TASK INSTRUCTIONS — Pictures stay out; please output the remaining data exactly.

Records drawn from a dataset:
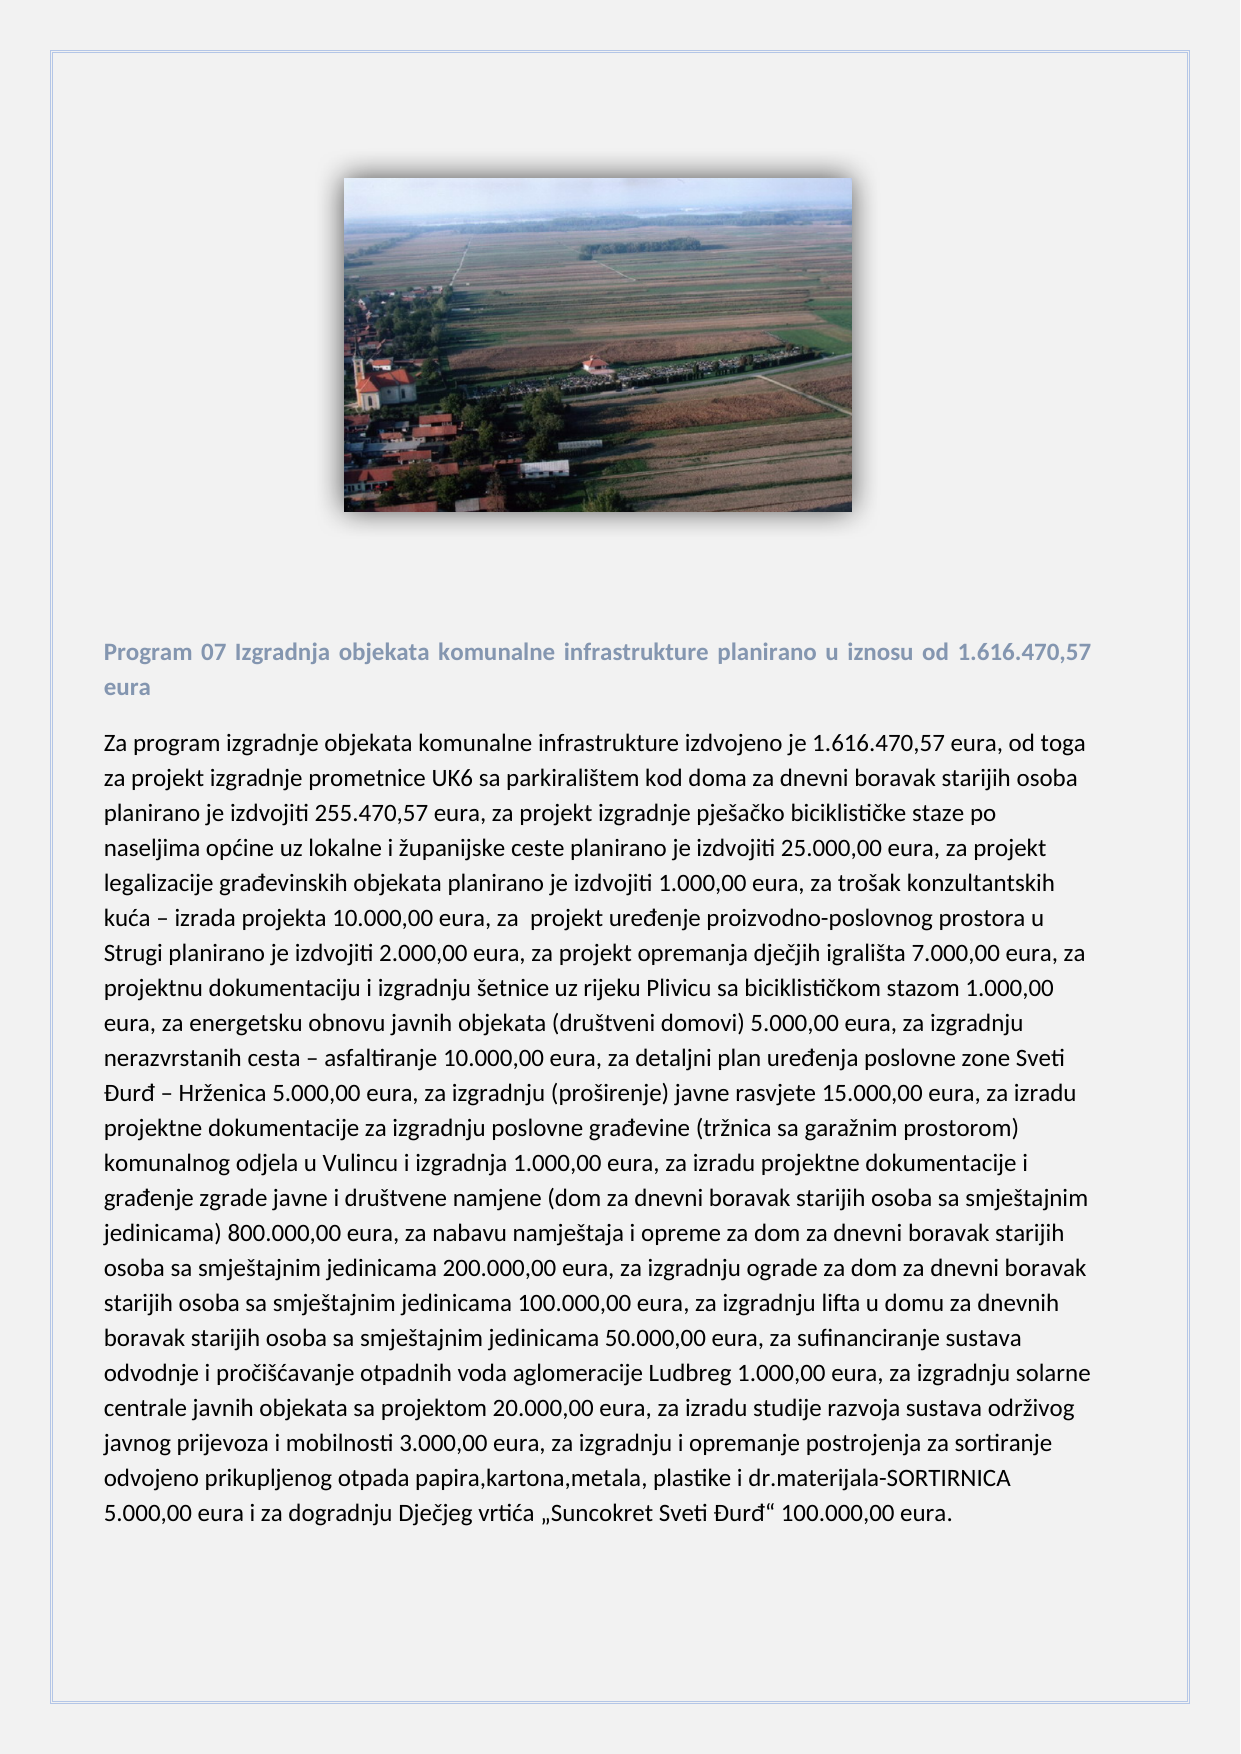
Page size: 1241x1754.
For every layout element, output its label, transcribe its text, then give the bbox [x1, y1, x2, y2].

text Program 07 Izgradnja objekata komunalne infrastrukture planirano u iznosu od 1.616.470,57 eura [103, 636, 1093, 702]
picture [344, 178, 852, 512]
text Za program izgradnje objekata komunalne infrastrukture izdvojeno je 1.616.470,57 eura, od toga za projekt izgradnje prometnice UK6 sa parkiralištem kod doma za dnevni boravak starijih osoba planirano je izdvojiti 255.470,57 eura, za projekt izgradnje pješačko biciklističke staze po naseljima općine uz lokalne i županijske ceste planirano je izdvojiti 25.000,00 eura, za projekt legalizacije građevinskih objekata planirano je izdvojiti 1.000,00 eura, za trošak konzultantskih kuća – izrada projekta 10.000,00 eura, za projekt uređenje proizvodno-poslovnog prostora u Strugi planirano je izdvojiti 2.000,00 eura, za projekt opremanja dječjih igrališta 7.000,00 eura, za projektnu dokumentaciju i izgradnju šetnice uz rijeku Plivicu sa biciklističkom stazom 1.000,00 eura, za energetsku obnovu javnih objekata (društveni domovi) 5.000,00 eura, za izgradnju nerazvrstanih cesta – asfaltiranje 10.000,00 eura, za detaljni plan uređenja poslovne zone Sveti Đurđ – Hrženica 5.000,00 eura, za izgradnju (proširenje) javne rasvjete 15.000,00 eura, za izradu projektne dokumentacije za izgradnju poslovne građevine (tržnica sa garažnim prostorom) komunalnog odjela u Vulincu i izgradnja 1.000,00 eura, za izradu projektne dokumentacije i građenje zgrade javne i društvene namjene (dom za dnevni boravak starijih osoba sa smještajnim jedinicama) 800.000,00 eura, za nabavu namještaja i opreme za dom za dnevni boravak starijih osoba sa smještajnim jedinicama 200.000,00 eura, za izgradnju ograde za dom za dnevni boravak starijih osoba sa smještajnim jedinicama 100.000,00 eura, za izgradnju lifta u domu za dnevnih boravak starijih osoba sa smještajnim jedinicama 50.000,00 eura, za sufinanciranje sustava odvodnje i pročišćavanje otpadnih voda aglomeracije Ludbreg 1.000,00 eura, za izgradnju solarne centrale javnih objekata sa projektom 20.000,00 eura, za izradu studije razvoja sustava održivog javnog prijevoza i mobilnosti 3.000,00 eura, za izgradnju i opremanje postrojenja za sortiranje odvojeno prikupljenog otpada papira,kartona,metala, plastike i dr.materijala-SORTIRNICA 5.000,00 eura i za dogradnju Dječjeg vrtića „Suncokret Sveti Đurđ“ 100.000,00 eura. [103, 727, 1093, 1528]
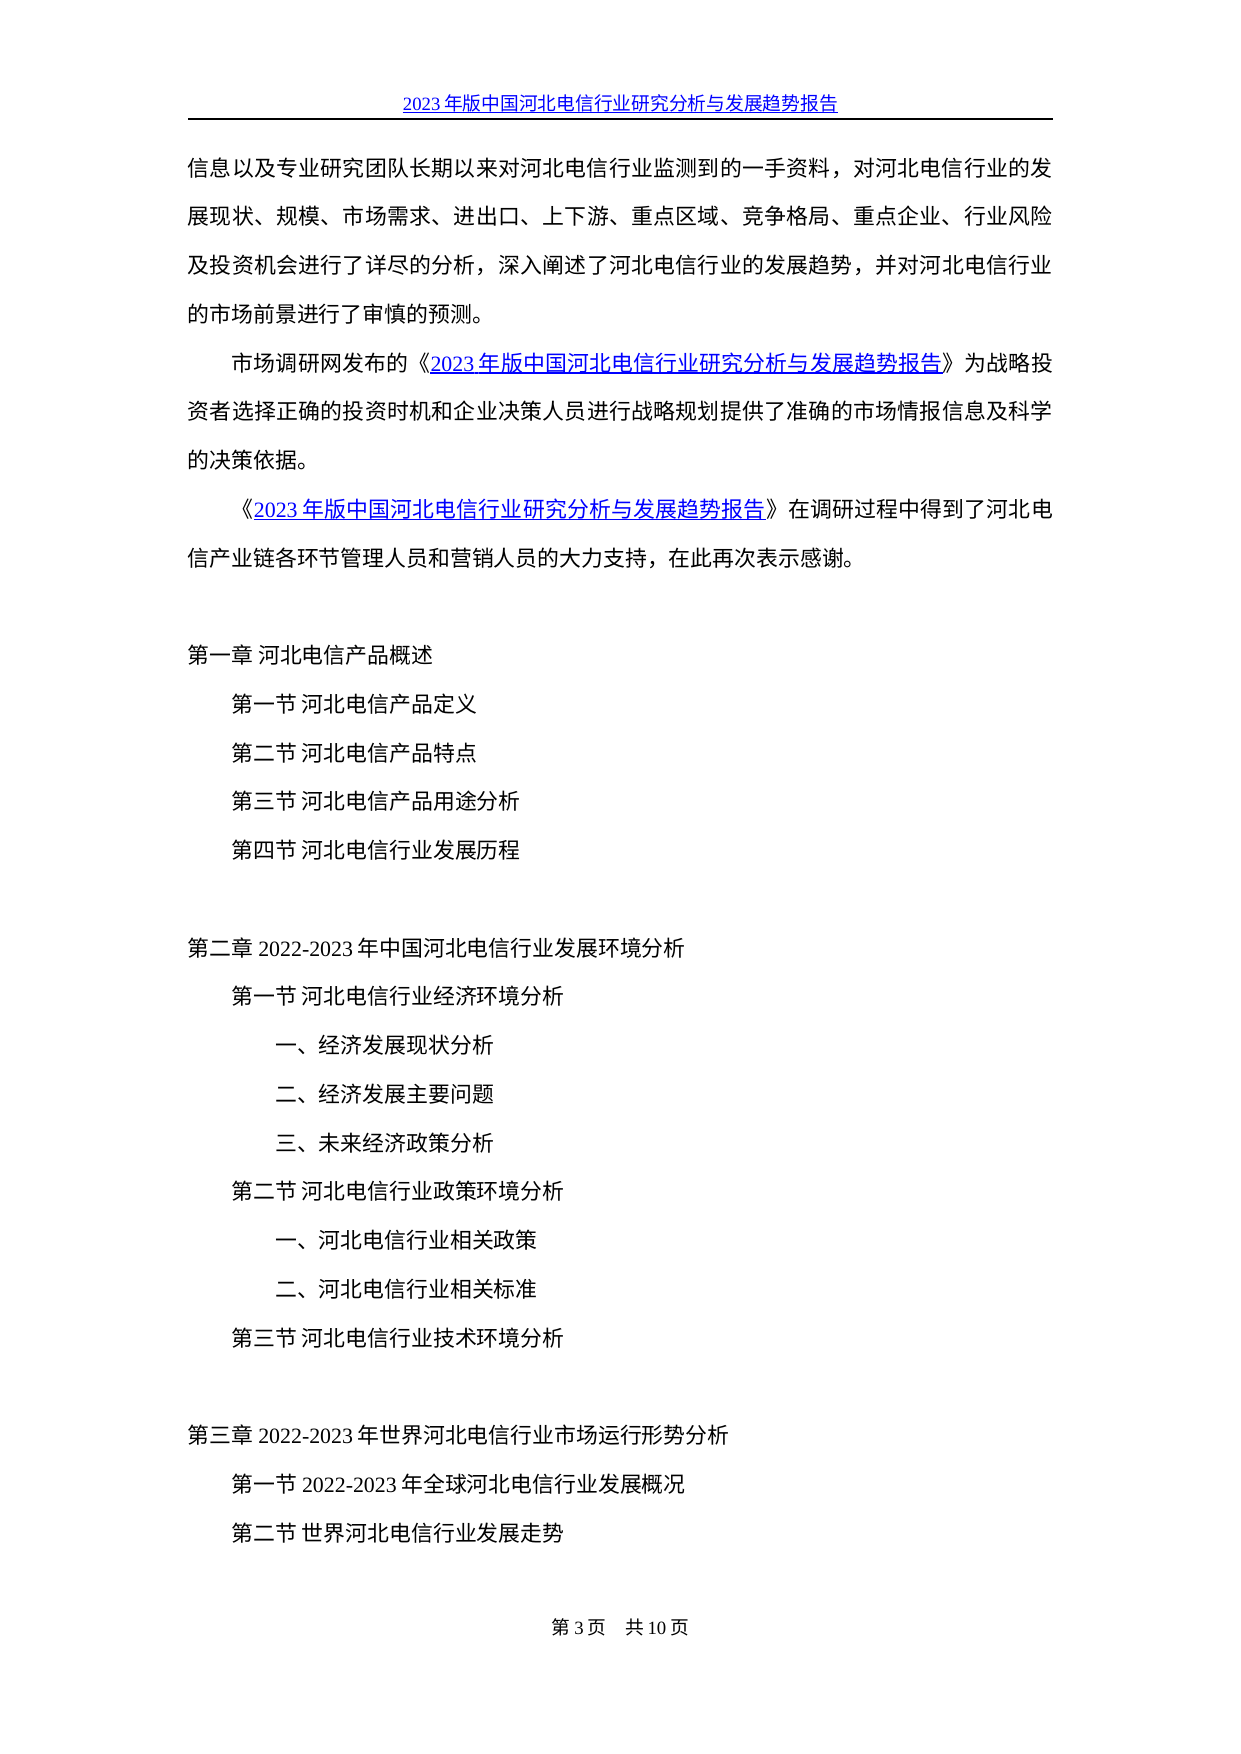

WRITTEN RESPONSE —
Page size: 1241x1754.
For every layout element, output its label, transcribe its text, then give the bbox [x1, y1, x2, y2].

text Program 07 Izgradnja objekata komunalne infrastrukture planirano u iznosu od 1.616.470,57 eura [103, 636, 1093, 702]
picture [344, 178, 852, 512]
text Za program izgradnje objekata komunalne infrastrukture izdvojeno je 1.616.470,57 eura, od toga za projekt izgradnje prometnice UK6 sa parkiralištem kod doma za dnevni boravak starijih osoba planirano je izdvojiti 255.470,57 eura, za projekt izgradnje pješačko biciklističke staze po naseljima općine uz lokalne i županijske ceste planirano je izdvojiti 25.000,00 eura, za projekt legalizacije građevinskih objekata planirano je izdvojiti 1.000,00 eura, za trošak konzultantskih kuća – izrada projekta 10.000,00 eura, za projekt uređenje proizvodno-poslovnog prostora u Strugi planirano je izdvojiti 2.000,00 eura, za projekt opremanja dječjih igrališta 7.000,00 eura, za projektnu dokumentaciju i izgradnju šetnice uz rijeku Plivicu sa biciklističkom stazom 1.000,00 eura, za energetsku obnovu javnih objekata (društveni domovi) 5.000,00 eura, za izgradnju nerazvrstanih cesta – asfaltiranje 10.000,00 eura, za detaljni plan uređenja poslovne zone Sveti Đurđ – Hrženica 5.000,00 eura, za izgradnju (proširenje) javne rasvjete 15.000,00 eura, za izradu projektne dokumentacije za izgradnju poslovne građevine (tržnica sa garažnim prostorom) komunalnog odjela u Vulincu i izgradnja 1.000,00 eura, za izradu projektne dokumentacije i građenje zgrade javne i društvene namjene (dom za dnevni boravak starijih osoba sa smještajnim jedinicama) 800.000,00 eura, za nabavu namještaja i opreme za dom za dnevni boravak starijih osoba sa smještajnim jedinicama 200.000,00 eura, za izgradnju ograde za dom za dnevni boravak starijih osoba sa smještajnim jedinicama 100.000,00 eura, za izgradnju lifta u domu za dnevnih boravak starijih osoba sa smještajnim jedinicama 50.000,00 eura, za sufinanciranje sustava odvodnje i pročišćavanje otpadnih voda aglomeracije Ludbreg 1.000,00 eura, za izgradnju solarne centrale javnih objekata sa projektom 20.000,00 eura, za izradu studije razvoja sustava održivog javnog prijevoza i mobilnosti 3.000,00 eura, za izgradnju i opremanje postrojenja za sortiranje odvojeno prikupljenog otpada papira,kartona,metala, plastike i dr.materijala-SORTIRNICA 5.000,00 eura i za dogradnju Dječjeg vrtića „Suncokret Sveti Đurđ“ 100.000,00 eura. [103, 727, 1093, 1528]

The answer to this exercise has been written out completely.